In 1986 Consuelo Castañeda and Humberto Castro (b. 1957) entered a Unión Nacional de Escritores y Artistas de Cuba (UNEAC; National Union of Writers and Artists of Cuba) meeting on art and sexuality dressed in giant phalluses and threw milk at those present.
Juan-Si González, Jorge Crespo, Eliseo Valdéz, and several others performed short, controversial and critical pieces in buses, in front of Coppelia’s outdoor ice cream parlor, and in the centrally located corner of 23 and G streets. Ricardo Vega carefully documented these performances through film and they can now be seen thanks to the recuperation work of Ofill Echeverría and Glexis Novoa. Many criticized their performances for not being “aesthetically or formally well-done.” But their aim was to perform without any institutional mediation allowing the spectators to take over the public spaces offered under an “aesthetic” guise.

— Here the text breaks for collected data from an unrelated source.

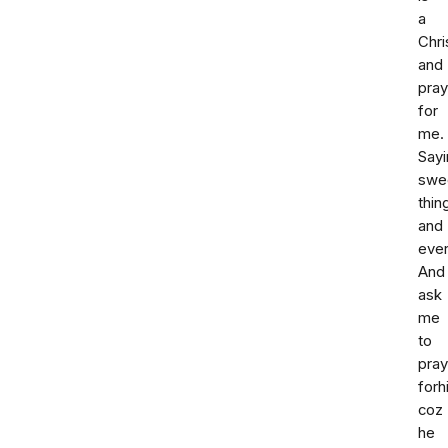
a
Chri
and
pra
for
me.
Sayi
swe
thin
and
ever
And
ask
me
to
pray
forh
coz
he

When security agents physically repressed them, they formed the group ART-DE, an acronym for Arte Derecho and a Spanish homonym for “burning.”
In 1989 the Ministry of Culture finally offered individual performance artists space in the Castillo de la Real Fuerza (Castle of the Royal Force) Museum. That same year, the conceptual photographer Arturo Cuenca (b. 1955) transformed the Castle/Museum into a symbol for “Science and Ideology,” an ongoing performance that was censored by conservative bureaucrats. (You can view Science and Ideology in three parts here.) These forced cancellations culminated in the shutdown of the Havana Visual Arts Development Center 1990 exhibit “El objeto esculturado” (The Sculptured Object) and the six-month imprisonment of Angel Delgado, whose uninvited performance at the exhibit consisted of him defecating in a hole made in a copy of Granma, the national newspaper.

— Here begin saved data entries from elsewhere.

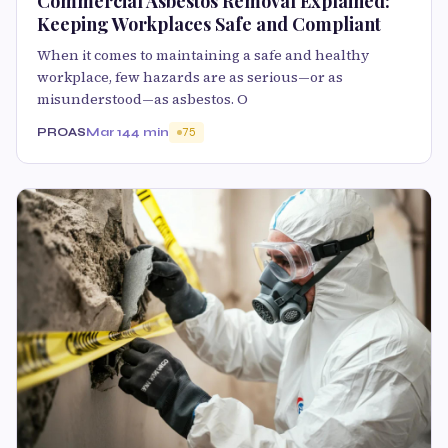
Commercial Asbestos Removal Explained:
Keeping Workplaces Safe and Compliant
When it comes to maintaining a safe and healthy
workplace, few hazards are as serious—or as
misunderstood—as asbestos. O
PROAS
Mar 14
4 min
75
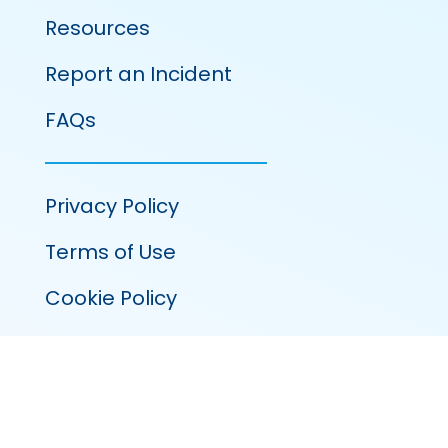
Resources
Report an Incident
FAQs
Privacy Policy
Terms of Use
Cookie Policy
100 Venture Run, Suite 320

At this moment of highest tension between institutions and performance artists, the artists decided to take over the only space left, sports. Lázaro Saavedra organized “La plástica cubana se dedica al béisbol”
(Cuba’s Visual Artists Play Baseball) mobilizing over fifty artists, critics, and promoters for daily ironic stagings of the clumsiest version of Cuba’s national pastime.